**Available data:**
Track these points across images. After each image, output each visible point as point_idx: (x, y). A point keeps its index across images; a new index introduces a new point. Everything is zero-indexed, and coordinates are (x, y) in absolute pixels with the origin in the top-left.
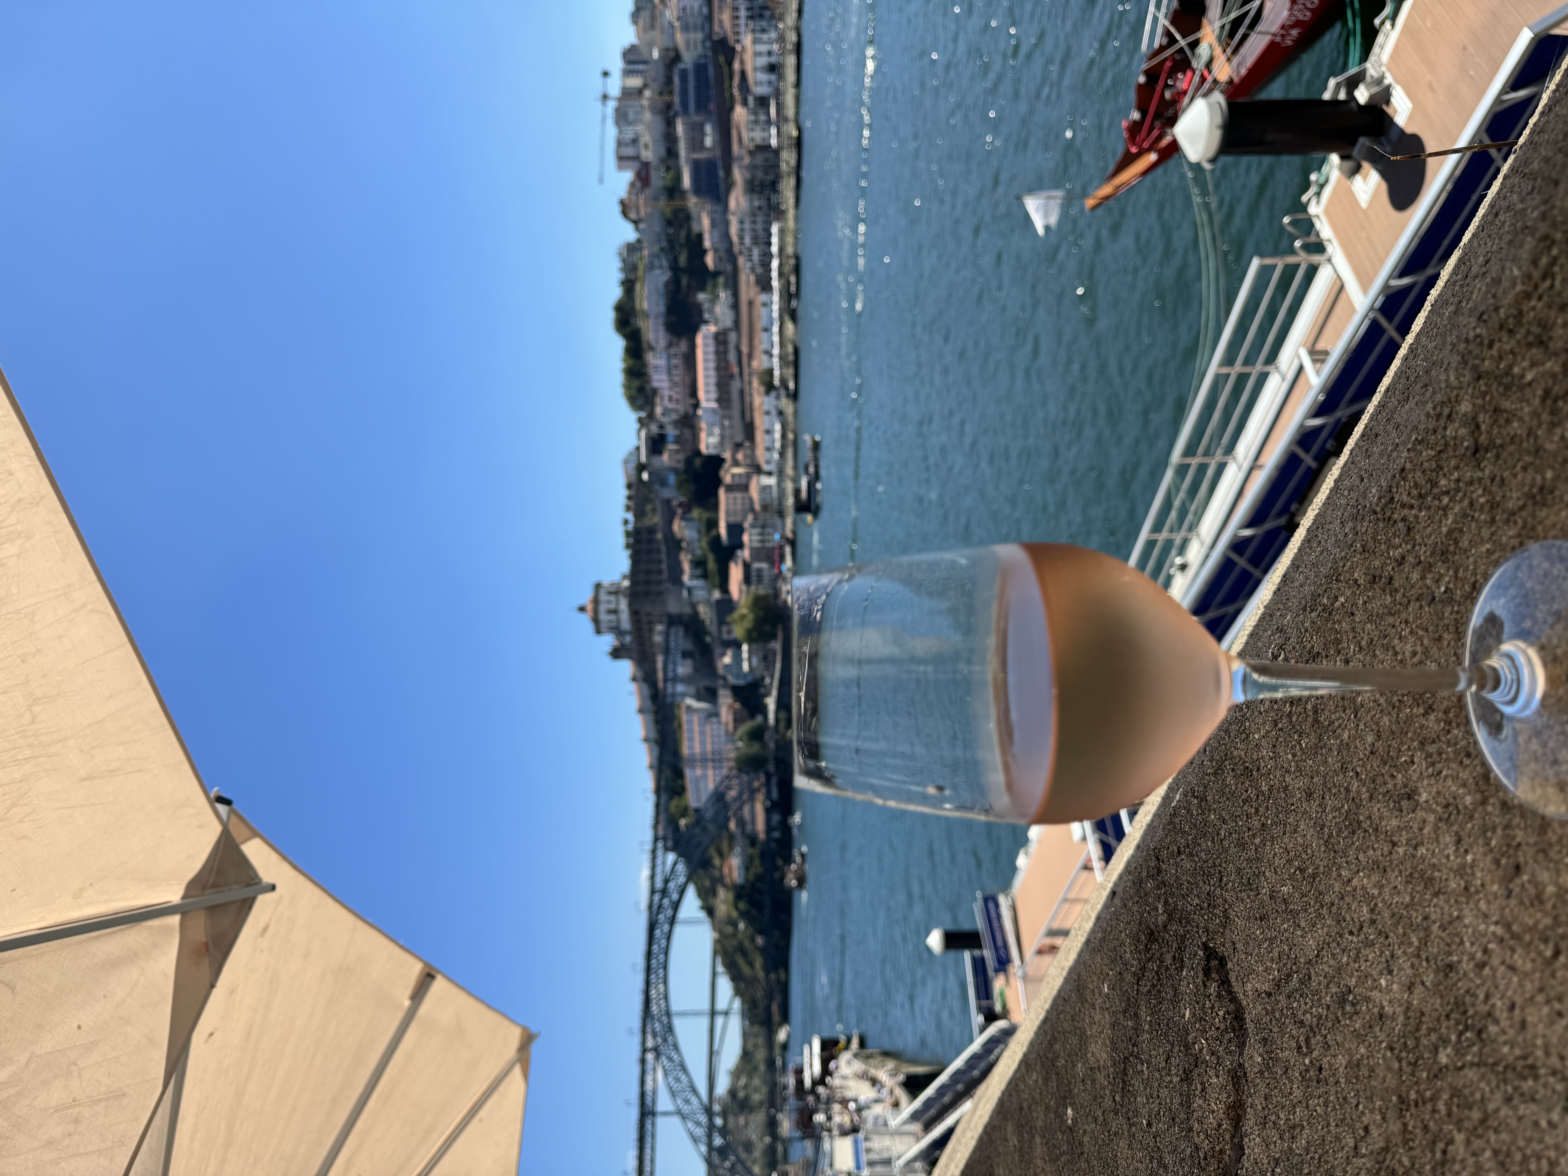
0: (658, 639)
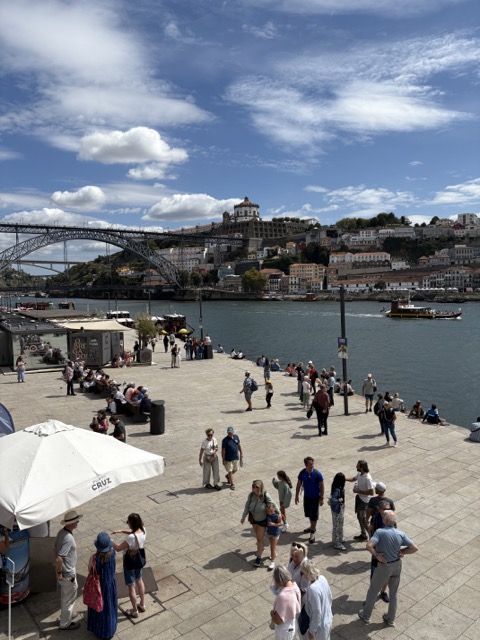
0: (236, 235)
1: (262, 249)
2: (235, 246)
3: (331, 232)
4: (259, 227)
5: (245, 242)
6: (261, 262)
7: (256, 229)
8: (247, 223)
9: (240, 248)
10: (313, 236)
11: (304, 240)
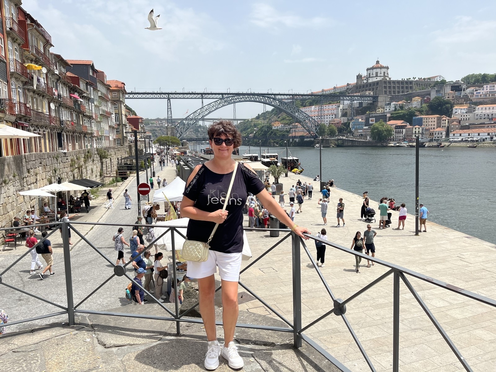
0: (367, 93)
1: (389, 104)
2: (366, 102)
3: (456, 87)
4: (388, 85)
5: (375, 98)
6: (388, 115)
7: (385, 87)
8: (377, 83)
9: (371, 104)
10: (437, 91)
11: (429, 95)
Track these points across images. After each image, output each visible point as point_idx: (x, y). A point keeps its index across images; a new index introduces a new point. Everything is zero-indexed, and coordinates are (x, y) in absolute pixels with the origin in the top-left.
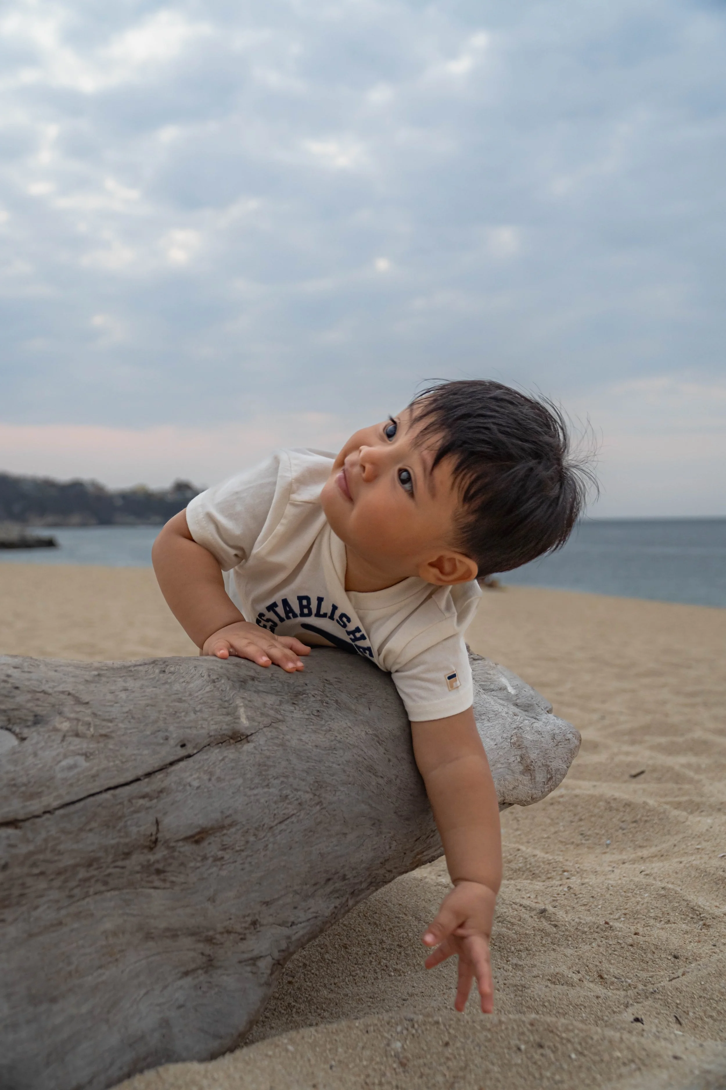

**Problem to work on:**
Write out the whole listing again with every "point_idx" swapped for "point_number", keeping everything else unchanged and leaving out the picture lines.

**Answer section:**
Track these points across images. After each image, output each visible point as point_number: (x, y). A point keeps its index across images; a new index introduces a new point. Everything is zero-indexed, and coordinates are (x, y) in absolute pixels with the origin in the top-left.
0: (658, 639)
0: (236, 235)
1: (262, 249)
2: (235, 246)
3: (331, 232)
4: (259, 227)
5: (245, 242)
6: (261, 262)
7: (256, 229)
8: (247, 223)
9: (240, 248)
10: (313, 236)
11: (304, 240)
0: (367, 93)
1: (389, 104)
2: (366, 102)
3: (456, 87)
4: (388, 85)
5: (375, 98)
6: (388, 115)
7: (385, 87)
8: (377, 83)
9: (371, 104)
10: (437, 91)
11: (429, 95)
Track these points across images. After each image, output each visible point as point_number: (x, y). A point keeps its index across images; a new index introduces a new point. Everything is zero-indexed, and coordinates are (x, y) in absolute pixels with the origin in the top-left.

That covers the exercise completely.